【1月9日 AFP】人の免疫系が遺伝病のために正常に機能しない場合、骨髄移植が強力な治療手段となり得るが、これには大きな弱点もある──骨髄移植を受けた患者のウイルスに対する防御力が、数か月にわたり大幅に弱まるのだ。そのため、最も軽いレベルの感染症でも病院の受診を強いられる恐れがある。

 この免疫系が弱まる期間に用いられる治療法が「T細胞療法」だ。いまだ実験段階にある手法だが、患者自身の防御力が再構築されるまでの助けとすることを目的としている。

 20年に及ぶ臨床試験を経て、この技術はより多くの患者に用いられるようになった。その多くは子どもで、ヨハン君という名の男児もその一人だ。

 米首都ワシントン郊外の裕福な地域に住むヨハン君の家族にとって、最初の大きな驚きは妊娠検査の結果だった。ヨハン君は計画外の子どもだったのだ。

■リスクを伴う治療

 ヨハン君の母親のマレン・チャモロ(Maren Chamorro)さん(39)は幼少のころから、自身に遺伝性疾患「慢性肉芽腫症(CGD)」の原因遺伝子があることを知っていた。

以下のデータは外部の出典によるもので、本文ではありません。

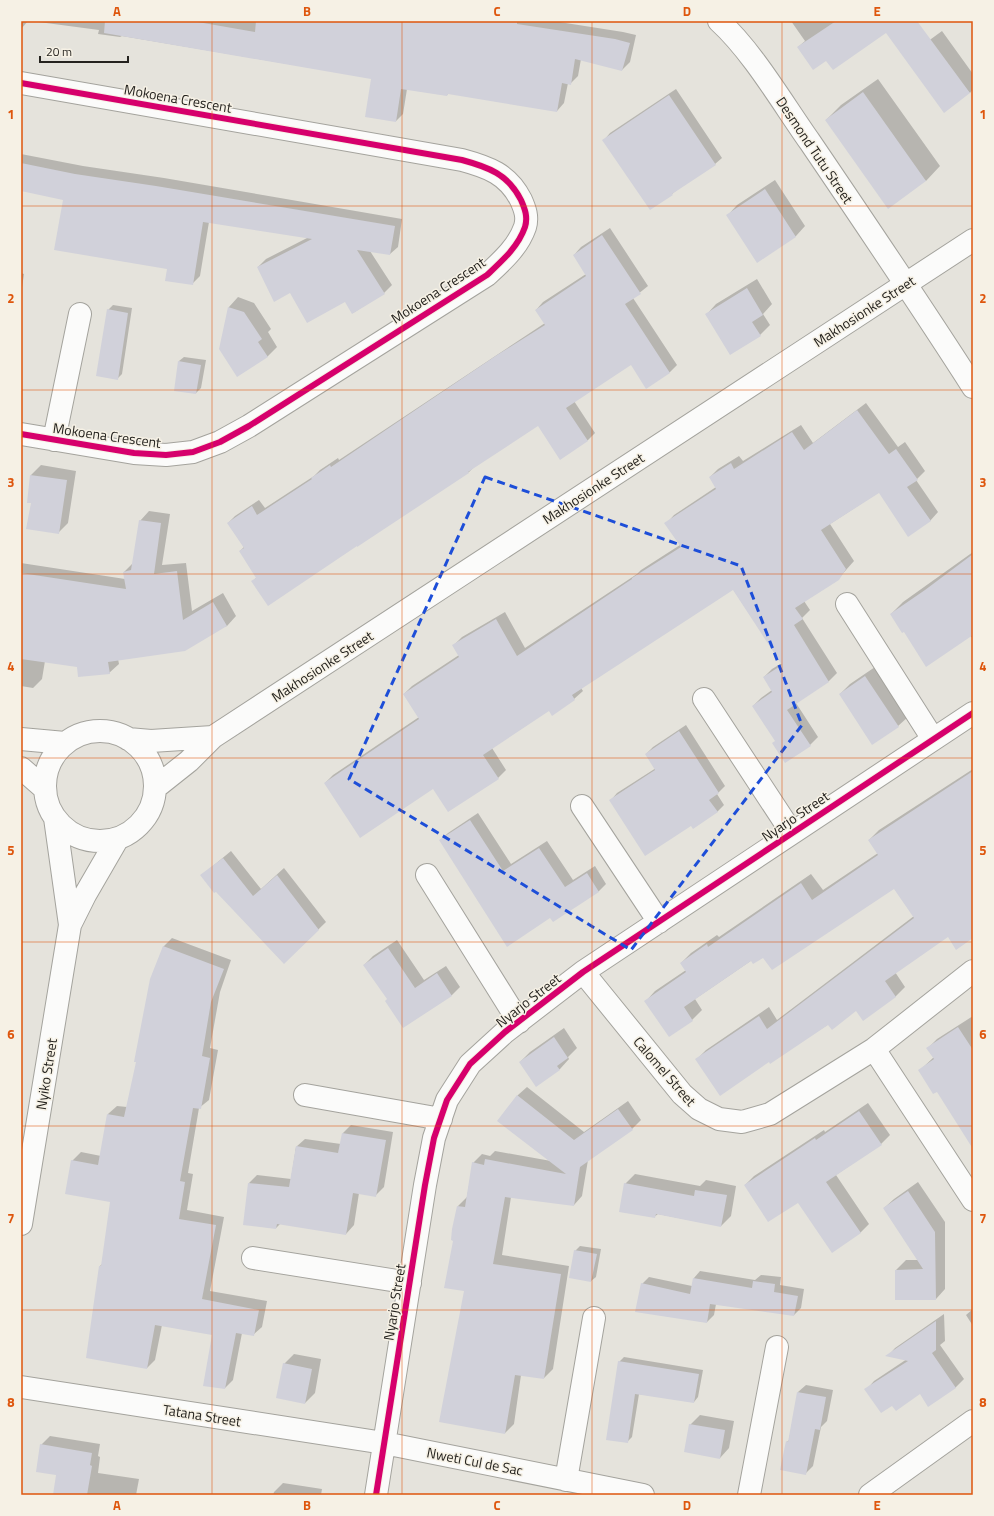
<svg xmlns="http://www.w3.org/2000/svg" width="994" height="1516" font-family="'Titillium Web',sans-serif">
	<rect width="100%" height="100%" fill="#e5e3dc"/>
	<path fill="#0003" d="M21,21H28L21,29Z
		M31,21H553L623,32L636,35L630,62L622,70L581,59L578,76L570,84L568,83L564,103L557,111L449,93L447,95L407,89L403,114L396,121L372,78L122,36L120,37L98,34L99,30Z
		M791,21H901L826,60L798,47L805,41Z
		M942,31L973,74V89L970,93L916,50Z
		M878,79L940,166L926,181L826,120L841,105Z
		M676,89L722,158L715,164L678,189L672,194L604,140L610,133Z
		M21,154L83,166L164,178L402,219L398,247L390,254L370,251L392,285L384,293L353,313L345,300L291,292L258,267L266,259L309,237L209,222L200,276L193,283L64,199L21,190Z
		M775,180L805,226L796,236L758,261L728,215L737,205Z
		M610,228L648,286L633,298L677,365L670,372L646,387L631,363L574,401L595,433L588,440L560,458L538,424L475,466L469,472L358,545L253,581L257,577L240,551L244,547L228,523L235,516L259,500L265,508L314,476L320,470L338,458L339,460L545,323L536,310L543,302L586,274L574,255L581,247Z
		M21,273L24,274L21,294Z
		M757,279L772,304L763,314L770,325L760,335L707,314L716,304Z
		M238,297L254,303L271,329L268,332L277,347L267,357L220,349L229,307Z
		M113,305L132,308L122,374L117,379L108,310Z
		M184,357L206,360L201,388L196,393L179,361Z
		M866,403L898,447L905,442L925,471L916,480L938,512L930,521L879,492L830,524L854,561L838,579L804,601L810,610L802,618L837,673L829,681L796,703L818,737L810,745L776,741L753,706L761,698L772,690L764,677L772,669L782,663L733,589L581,688L583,691L574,699L552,714L549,710L492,748L506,770L498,778L433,788L325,783L333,775L419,717L404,694L412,686L459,655L454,645L462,637L505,612L525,648L637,574L641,570L680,545L666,524L674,515L716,487L710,477L718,469L739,456L743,461L801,425L813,443Z
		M41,465L76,471L68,523L58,533L32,502L31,475Z
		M149,511L170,514L162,565L186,563L192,611L223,593L236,616L227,626L118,659L119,664L109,673L78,666L45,661L42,679L33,688L21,686V563L125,579L124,572L133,563L140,521Z
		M973,552V639L970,635L891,614L903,602Z
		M875,667L908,717L898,726L840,694L850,684Z
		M686,725L725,786L717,794L724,805L717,812L691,824L611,800L617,793L656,768L646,754L653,747Z
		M973,769V937L948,936L895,972L905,987L895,997L856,1010L829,1024L770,1061L697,1059L706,1050L769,1007L777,1020L914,916L894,888L764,956L752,960L695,999L702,1010L692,1020L646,1001L655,991L686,970L681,963L691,953L717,935L719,937L811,874L823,890L878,853L869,840L879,830Z
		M478,813L511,864L547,841L573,880L595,866L606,884L599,891L553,921L551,916L440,840L448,833Z
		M231,851L261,889L284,868L326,922L284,963L202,875Z
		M172,938L231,960L220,992L210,1048L218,1050L209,1100L199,1108L188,1173L193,1174L187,1210L224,1217L210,1291L267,1301L262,1327L253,1335L242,1333L233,1380L225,1388L213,1334L162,1325L155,1360L147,1368L100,1266L102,1264L112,1201L72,1161L81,1152L101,1156L108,1114L117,1106L127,1107L163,947Z
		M397,940L424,980L446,966L460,987L452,995L403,1027L388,999L364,965L373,956Z
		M973,1016V1130L919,1071L934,1057L928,1048L937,1039Z
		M564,1028L577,1048L568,1057L569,1059L560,1069L536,1085L520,1062L530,1052Z
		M527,1087L584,1132L628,1101L641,1120L632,1129L588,1160L582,1196L574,1205L511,1197L502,1255L569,1266L553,1369L544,1378L521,1375L514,1424L505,1433L465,1291L454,1240L458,1206L467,1197L473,1163L482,1154L490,1156L495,1151L551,1161L498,1121L518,1095Z
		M868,1103L890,1135L881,1144L836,1175L869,1224L860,1233L798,1201L745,1185L754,1176L824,1130L825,1132Z
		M351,1125L393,1132L384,1187L376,1195L359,1193L354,1225L346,1234L281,1223L276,1228L249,1183L257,1175L291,1179L296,1147L305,1139L341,1144L343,1133Z
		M635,1174L700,1186L706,1180L736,1186L731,1216L721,1226L658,1214L654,1217L625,1184Z
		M918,1182L945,1222V1289L936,1299L896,1270L906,1260H918L884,1208L894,1199Z
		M580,1246L601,1249L596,1277L591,1281L575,1251Z
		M700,1271L755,1280L761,1275L781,1277L780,1285L804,1289L801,1308L794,1315L716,1304L714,1315L707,1322L642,1284L649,1277L692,1286L694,1278Z
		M973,1309V1326L966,1315Z
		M944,1314L945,1341L940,1345L964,1379L955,1388L920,1393L892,1404L866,1390L874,1381L907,1359L888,1356L895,1348Z
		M294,1354L321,1359L315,1393L305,1403L284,1364Z
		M624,1357L703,1370L698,1397L694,1402L639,1394L632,1437L627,1442L619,1362Z
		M806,1385L833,1390L827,1421L821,1427L813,1466L805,1474L787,1442L789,1440L798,1392Z
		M700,1415L734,1421L729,1448L720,1458L690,1425Z
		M50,1436L100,1444L98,1456L100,1457L98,1473L139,1479L136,1495H57L58,1474L41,1445Z
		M283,1483L322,1489L321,1495H273L274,1492Z"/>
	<path fill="#d1d1da" d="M105,21H192L255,32L256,21H517V24L615,39L630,43L622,71L575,59L571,85L562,83L557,112L448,94L447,96L401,89L396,122L365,117L371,79L104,33Z
		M836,21H917L970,93L944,113L886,33L833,70L826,61L813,70L797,47Z
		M863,92L926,181L888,209L825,120Z
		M669,95L716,165L672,194L673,195L650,210L602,140Z
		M21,163L75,174L156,186L395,226L390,255L357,250L385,294L352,314L345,302L307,323L290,293L274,302L257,267L312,239L203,222L193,285L165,281L167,269L54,250L63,200L21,191Z
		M765,189L796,237L757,263L726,215Z
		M602,235L641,294L625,304L670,373L646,389L631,365L566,408L588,441L560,460L538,426L468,472L469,473L357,547V546L268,606L251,581L256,578L239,551L244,548L227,523L252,506L257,515L312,479L311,478L330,465L331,467L497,355L545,325L535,310L586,276L573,255Z
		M747,288L763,315L752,322L761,336L730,355L705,314Z
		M228,307L244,312L262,339L258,342L268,357L237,377L219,349Z
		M107,309L128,313L118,380L96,376Z
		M178,361L201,365L196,394L174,391Z
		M857,410L889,454L896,449L918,480L907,487L931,521L908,537L879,493L821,530L846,569L839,580L795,608L803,619L794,625L829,682L787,710L811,746L785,763L772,743L775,741L752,706L772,692L763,677L782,665L733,590L572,695L575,700L552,716L549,711L483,755L499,779L448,812L433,789L360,838L324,783L419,719L403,694L459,657L452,645L496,619L517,656L632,579V578L681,547L664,523L716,489L709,477L731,463L734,469L792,432L804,450Z
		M30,475L67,480L59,534L26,529L31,503H27Z
		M139,520L161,523L154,574L177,571L183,620L213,602L227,626L185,651L108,662L110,674L78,677L77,667L21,659V573L126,589L123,572L131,570Z
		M973,554V635L926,667L904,632L902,633L890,614L925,590Z
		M865,676L899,727L872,745L839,694Z
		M679,731L719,793L709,800L718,812L693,829L691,826L645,856L609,800L655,770L645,754Z
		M973,771V938L956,950L948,937L885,981L896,997L863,1021L856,1011L832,1030L828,1025L770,1064L769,1062L720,1096L695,1059L759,1016L767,1029L914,918L894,889L772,970L763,958L753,964L751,961L684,1007L693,1021L669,1037L644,1001L686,972L680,963L707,944L708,947L801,883L812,900L878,855L868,840Z
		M470,820L503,871L539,848L565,887L587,873L599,892L553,922L550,918L507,947L439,840Z
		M223,858L253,896L277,875L319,930L284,964L216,892L214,893L200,875Z
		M163,946L224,969L211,1002L202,1056L210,1058L201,1109L193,1108L180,1181L185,1182L179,1219L216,1225L202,1299L259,1310L254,1336L236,1333L225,1389L203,1386L212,1335L155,1325L147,1369L86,1358L99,1266H101L110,1202L65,1194L71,1160L98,1165L107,1114L124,1117L136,1062H134L150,979Z
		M388,948L415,988L437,973L452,996L403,1028L385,1001L387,999L363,965Z
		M958,1027L973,1050V1149L937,1092L933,1094L918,1070L934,1059L926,1048Z
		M554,1037L568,1058L557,1066L560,1070L536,1087L519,1062Z
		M517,1095L574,1140L618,1109L633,1130L580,1167L574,1206L505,1197L493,1264L561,1274L544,1379L515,1375L505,1434L439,1422L464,1291L444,1288L453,1241L451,1240L452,1229L457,1206L465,1207L472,1162L484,1165L485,1159L566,1174L497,1121Z
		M859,1111L882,1145L826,1182L861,1233L832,1253L798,1203L768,1222L744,1185L815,1138L816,1140Z
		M342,1133L386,1140L376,1197L353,1193L346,1235L277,1224L276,1229L243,1225L248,1183L289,1187L296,1146L338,1153Z
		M624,1183L694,1196L695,1190L727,1195L721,1227L656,1214L655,1218L619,1212Z
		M908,1191L935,1232L936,1300H895V1270L923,1269L883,1208Z
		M574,1250L597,1254L591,1282L569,1278Z
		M693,1278L752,1288L753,1281L775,1284L774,1292L798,1296L794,1316L710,1304L707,1323L635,1312L641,1283L690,1294Z
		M936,1321V1350L932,1353L956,1388L928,1407L920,1394L896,1411L892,1406L881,1413L864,1389L908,1361L885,1356Z
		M618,1361L699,1374L694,1403L635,1394L628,1443L606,1440Z
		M283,1363L312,1369L305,1404L276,1398Z
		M797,1392L826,1397L820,1430L815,1429L806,1475L780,1470L786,1441L788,1442Z
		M689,1424L725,1430L720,1459L684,1452Z
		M40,1444L92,1453L90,1465L92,1466L87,1495H53L56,1475L36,1472Z"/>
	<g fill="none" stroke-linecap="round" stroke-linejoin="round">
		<defs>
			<path id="minor" d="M719,21C753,52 783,104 810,142C865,223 920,304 973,387
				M21,83L462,160C488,167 508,174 521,200C525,209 528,217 525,227C518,247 502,261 487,275L249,426L220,442L193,452L166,455L134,453L21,434
				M54,440L80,314
				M847,604L933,739
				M704,699L792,833
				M45 786a55 55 0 1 1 110 0a55 55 0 1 1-110 0Z
				M21,739L65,743
				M128,739L151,741L213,737
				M21,768L45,789
				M155,788L189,761L213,737L973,240
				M582,806L659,922
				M427,875L519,1022
				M70,925L85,895L118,838
				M583,972L682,1094L699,1109L719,1119L742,1122L770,1114L874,1049L973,971
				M874,1049L973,1200
				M305,1095L441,1119
				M21,1224L70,925L55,818
				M253,1258L410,1283
				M21,1387L384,1443L643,1495
				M566,1480L594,1318
				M376,1495L425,1185L434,1138L447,1100L470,1064L505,1032L583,972L973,713
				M749,1495L777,1347
				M870,1495L973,1421"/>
		</defs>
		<use href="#minor" stroke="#a4a39d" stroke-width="24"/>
		<use href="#minor" stroke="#fbfbfa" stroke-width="22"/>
		<defs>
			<path id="cycleway" d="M21,83L462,160C488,167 508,174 521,200C525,209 528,217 525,227C518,247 502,261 487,275L249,426L220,442L193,452L166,455L134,453L21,434
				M376,1495L425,1185L434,1138L447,1100L470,1064L505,1032L583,972L973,713"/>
		</defs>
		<use href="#cycleway" stroke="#f6f1e5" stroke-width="8"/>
		<use href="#cycleway" stroke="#d6006c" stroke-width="6"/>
	</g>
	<path fill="none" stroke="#1d4ed8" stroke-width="3" stroke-dasharray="8 5" stroke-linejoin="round" d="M485,477L741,566L802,725L631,950L349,779Z"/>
	<path fill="none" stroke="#de560d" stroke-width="1" stroke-opacity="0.55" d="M212,21V1495M402,21V1495M592,21V1495M782,21V1495M21,206H973M21,390H973M21,574H973M21,758H973M21,942H973M21,1126H973M21,1310H973"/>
	<g text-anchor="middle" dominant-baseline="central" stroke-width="3" stroke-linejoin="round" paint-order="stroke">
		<g font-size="14" fill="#25231f" stroke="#f6f1e5">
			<text transform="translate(178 98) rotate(10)">Mokoena Crescent</text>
			<text transform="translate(815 150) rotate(56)">Desmond Tutu Street</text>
			<text transform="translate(438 290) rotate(-33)">Mokoena Crescent</text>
			<text transform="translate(864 311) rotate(-33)">Makhosionke Street</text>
			<text transform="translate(107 435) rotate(8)">Mokoena Crescent</text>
			<text transform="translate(593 488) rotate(-33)">Makhosionke Street</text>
			<text transform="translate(322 666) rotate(-33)">Makhosionke Street</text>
			<text transform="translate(795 816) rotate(-34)">Nyarjo Street</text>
			<text transform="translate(528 1000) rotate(-38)">Nyarjo Street</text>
			<text transform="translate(665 1071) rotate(49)">Calomel Street</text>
			<text transform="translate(46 1074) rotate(-81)">Nyiko Street</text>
			<text transform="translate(394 1302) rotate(-81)">Nyarjo Street</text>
			<text transform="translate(202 1415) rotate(9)">Tatana Street</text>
			<text transform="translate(475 1461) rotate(11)">Nweti Cul de Sac</text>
		</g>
	</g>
	<rect width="994" height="1516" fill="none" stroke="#f6f1e5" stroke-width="44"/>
	<path d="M40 56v6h88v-6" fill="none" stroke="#25231f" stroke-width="2"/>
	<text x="46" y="56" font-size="12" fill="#25231f" stroke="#f6f1e5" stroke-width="3" paint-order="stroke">20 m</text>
	<rect x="22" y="22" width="950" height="1472" fill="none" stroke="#de560d" stroke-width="1.5"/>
	<g font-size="13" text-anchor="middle" font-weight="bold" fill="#de560d">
		<text x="117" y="16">A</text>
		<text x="307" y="16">B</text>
		<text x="497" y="16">C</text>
		<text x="687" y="16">D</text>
		<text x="877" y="16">E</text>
		<text x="11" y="119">1</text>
		<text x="983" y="119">1</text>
		<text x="11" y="303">2</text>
		<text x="983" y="303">2</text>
		<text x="11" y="487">3</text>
		<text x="983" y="487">3</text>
		<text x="11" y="671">4</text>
		<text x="983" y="671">4</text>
		<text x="11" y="855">5</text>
		<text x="983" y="855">5</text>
		<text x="11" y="1039">6</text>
		<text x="983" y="1039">6</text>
		<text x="11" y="1223">7</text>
		<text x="983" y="1223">7</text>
		<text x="11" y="1407">8</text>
		<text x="983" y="1407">8</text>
		<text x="117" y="1510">A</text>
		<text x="307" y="1510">B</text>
		<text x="497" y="1510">C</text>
		<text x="687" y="1510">D</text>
		<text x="877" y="1510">E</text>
	</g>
</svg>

これは、子どもが10歳になるまでの死亡リスクとなり得るという。

 マレンさんの兄弟はCGDが原因で7歳の時に死亡した。遺伝の法則によれば、マレンさんの子どもには4分の1の確率でCGDが引き継がれることになる。

 マレンさんと夫のリカルドさんは、最初の子どもをもうけるために体外受精(IVF)を選択した。受精卵に対して着床前に遺伝子検査を実施できるからだ。

 こうして7年半前に生まれた双子のトーマス君とジョアンナさんには、どちらも病気はみられなかった。

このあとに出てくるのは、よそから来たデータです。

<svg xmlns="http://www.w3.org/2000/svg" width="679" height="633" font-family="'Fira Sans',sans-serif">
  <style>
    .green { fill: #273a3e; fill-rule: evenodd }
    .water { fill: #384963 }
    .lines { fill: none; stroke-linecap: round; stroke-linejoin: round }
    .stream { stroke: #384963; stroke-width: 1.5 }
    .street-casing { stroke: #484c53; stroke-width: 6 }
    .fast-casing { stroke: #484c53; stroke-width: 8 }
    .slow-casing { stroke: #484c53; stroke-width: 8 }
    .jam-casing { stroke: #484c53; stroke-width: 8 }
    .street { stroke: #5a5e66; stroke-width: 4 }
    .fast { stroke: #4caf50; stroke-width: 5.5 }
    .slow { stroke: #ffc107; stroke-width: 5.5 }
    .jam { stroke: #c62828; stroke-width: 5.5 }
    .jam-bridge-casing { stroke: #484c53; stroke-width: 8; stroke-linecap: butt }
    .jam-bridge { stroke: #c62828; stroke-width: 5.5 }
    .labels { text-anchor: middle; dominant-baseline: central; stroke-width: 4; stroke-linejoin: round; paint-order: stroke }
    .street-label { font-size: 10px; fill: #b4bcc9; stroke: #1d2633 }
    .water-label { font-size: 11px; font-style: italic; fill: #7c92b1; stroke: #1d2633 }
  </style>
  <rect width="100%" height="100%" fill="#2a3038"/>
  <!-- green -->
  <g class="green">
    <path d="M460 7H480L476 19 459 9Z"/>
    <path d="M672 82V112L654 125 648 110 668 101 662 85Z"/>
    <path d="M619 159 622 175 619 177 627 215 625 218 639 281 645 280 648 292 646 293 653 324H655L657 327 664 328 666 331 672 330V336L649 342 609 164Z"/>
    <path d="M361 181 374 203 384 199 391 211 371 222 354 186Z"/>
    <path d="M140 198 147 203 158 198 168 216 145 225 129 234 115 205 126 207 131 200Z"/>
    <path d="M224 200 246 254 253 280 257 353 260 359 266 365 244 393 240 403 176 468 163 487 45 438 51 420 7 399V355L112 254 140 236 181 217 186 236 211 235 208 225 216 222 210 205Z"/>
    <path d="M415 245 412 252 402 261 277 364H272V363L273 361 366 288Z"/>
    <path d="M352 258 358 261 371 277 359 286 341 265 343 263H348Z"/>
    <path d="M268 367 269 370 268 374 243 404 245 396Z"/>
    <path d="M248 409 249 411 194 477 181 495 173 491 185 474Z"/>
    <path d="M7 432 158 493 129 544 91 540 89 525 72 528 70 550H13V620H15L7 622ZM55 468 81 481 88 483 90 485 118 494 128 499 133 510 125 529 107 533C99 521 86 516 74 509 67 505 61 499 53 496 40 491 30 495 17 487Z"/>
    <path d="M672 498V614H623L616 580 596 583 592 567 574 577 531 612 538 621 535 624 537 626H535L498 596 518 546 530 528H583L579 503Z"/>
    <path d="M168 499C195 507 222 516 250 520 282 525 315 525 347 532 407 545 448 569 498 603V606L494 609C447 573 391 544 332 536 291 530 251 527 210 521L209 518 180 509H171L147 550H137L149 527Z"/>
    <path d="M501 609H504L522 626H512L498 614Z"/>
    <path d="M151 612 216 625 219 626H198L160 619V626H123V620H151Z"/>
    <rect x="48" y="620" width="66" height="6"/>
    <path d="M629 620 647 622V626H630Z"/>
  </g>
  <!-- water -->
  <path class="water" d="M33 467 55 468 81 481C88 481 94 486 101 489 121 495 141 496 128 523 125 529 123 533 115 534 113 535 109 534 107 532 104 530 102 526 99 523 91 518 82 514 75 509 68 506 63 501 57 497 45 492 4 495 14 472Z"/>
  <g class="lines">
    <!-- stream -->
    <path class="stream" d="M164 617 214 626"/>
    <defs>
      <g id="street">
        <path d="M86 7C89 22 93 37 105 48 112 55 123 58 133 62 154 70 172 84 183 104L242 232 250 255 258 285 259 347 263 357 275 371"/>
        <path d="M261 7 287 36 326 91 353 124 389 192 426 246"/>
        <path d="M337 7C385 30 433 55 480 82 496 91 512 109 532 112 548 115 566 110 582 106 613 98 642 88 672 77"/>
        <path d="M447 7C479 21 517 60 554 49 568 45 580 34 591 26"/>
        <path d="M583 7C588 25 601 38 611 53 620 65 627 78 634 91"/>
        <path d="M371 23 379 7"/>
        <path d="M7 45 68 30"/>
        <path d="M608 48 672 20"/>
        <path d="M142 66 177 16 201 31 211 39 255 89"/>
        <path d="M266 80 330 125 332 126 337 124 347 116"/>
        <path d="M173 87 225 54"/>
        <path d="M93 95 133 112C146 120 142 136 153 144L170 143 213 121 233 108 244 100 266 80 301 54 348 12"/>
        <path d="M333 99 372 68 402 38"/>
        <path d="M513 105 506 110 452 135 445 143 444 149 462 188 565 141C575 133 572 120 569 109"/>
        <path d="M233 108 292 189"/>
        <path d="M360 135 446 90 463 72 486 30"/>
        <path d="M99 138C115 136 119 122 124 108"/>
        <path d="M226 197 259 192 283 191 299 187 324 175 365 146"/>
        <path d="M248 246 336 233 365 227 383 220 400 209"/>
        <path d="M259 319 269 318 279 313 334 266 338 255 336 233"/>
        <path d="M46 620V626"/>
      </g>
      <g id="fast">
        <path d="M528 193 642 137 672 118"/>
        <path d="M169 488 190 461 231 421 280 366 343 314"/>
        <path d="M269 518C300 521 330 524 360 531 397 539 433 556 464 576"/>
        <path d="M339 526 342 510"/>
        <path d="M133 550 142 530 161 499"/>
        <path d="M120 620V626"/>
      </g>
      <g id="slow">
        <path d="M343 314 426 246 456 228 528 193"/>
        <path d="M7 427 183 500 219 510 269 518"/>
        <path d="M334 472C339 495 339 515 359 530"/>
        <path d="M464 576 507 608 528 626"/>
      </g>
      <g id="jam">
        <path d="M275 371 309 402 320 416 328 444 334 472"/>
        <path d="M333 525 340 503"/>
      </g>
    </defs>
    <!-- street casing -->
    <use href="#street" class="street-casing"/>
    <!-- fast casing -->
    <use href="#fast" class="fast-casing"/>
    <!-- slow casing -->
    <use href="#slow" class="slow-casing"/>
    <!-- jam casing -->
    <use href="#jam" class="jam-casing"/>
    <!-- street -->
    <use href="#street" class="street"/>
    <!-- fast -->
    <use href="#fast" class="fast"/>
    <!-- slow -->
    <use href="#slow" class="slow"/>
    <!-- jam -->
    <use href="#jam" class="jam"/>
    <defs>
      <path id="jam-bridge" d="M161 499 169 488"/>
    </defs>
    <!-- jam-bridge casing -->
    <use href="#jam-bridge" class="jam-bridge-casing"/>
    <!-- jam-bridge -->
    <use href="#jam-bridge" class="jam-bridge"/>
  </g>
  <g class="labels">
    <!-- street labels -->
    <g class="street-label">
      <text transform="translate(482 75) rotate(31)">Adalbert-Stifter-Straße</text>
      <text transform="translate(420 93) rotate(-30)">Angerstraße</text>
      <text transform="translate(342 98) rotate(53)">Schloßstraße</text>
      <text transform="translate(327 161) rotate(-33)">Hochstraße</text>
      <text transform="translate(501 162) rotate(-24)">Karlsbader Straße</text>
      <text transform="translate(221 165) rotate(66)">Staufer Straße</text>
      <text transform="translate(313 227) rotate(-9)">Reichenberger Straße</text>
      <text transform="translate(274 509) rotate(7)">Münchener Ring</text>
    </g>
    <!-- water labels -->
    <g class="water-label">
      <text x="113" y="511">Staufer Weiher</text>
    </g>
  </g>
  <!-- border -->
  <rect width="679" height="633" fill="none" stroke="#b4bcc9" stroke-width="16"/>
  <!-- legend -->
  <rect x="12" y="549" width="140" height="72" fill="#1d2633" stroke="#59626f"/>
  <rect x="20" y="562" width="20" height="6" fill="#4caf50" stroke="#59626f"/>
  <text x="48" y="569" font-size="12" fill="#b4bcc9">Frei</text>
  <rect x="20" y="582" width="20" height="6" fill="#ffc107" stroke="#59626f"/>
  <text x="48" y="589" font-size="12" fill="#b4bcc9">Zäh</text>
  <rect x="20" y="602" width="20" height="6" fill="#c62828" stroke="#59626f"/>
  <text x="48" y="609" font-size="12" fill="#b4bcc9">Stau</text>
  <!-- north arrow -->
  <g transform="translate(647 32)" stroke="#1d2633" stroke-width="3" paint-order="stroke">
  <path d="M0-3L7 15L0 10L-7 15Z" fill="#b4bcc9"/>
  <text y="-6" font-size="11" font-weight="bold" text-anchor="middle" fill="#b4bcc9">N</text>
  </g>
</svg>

 だがヨハン君は、誕生後の遺伝子検査でCGDの保因者であることがすぐに確認された。

 米ワシントン州にある国立小児病院(Children's National Hospital)の専門家らに相談した結果、ヨハン君の両親は人生で最も重要な決断の一つを下した。ヨハン君に骨髄移植を受けさせることにしたのだ。リスクを伴う治療だが、治癒のチャンスを与えられると考えられた。

 骨髄は、赤血球や白血球などの血液細胞を産生する体内の「工場」として機能する。